**Exercise instructions**
In the copy, keep every record exact and leave out all images.
-------
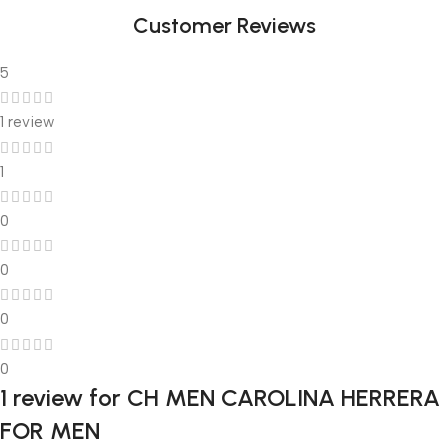
Customer Reviews
5
1 review
1
0
0
0
0
1 review for
CH MEN CAROLINA HERRERA
FOR MEN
-------
**Output of the task**
Customer Reviews
5
1 review
1
0
0
0
0
1 review for
CH MEN CAROLINA HERRERA
FOR MEN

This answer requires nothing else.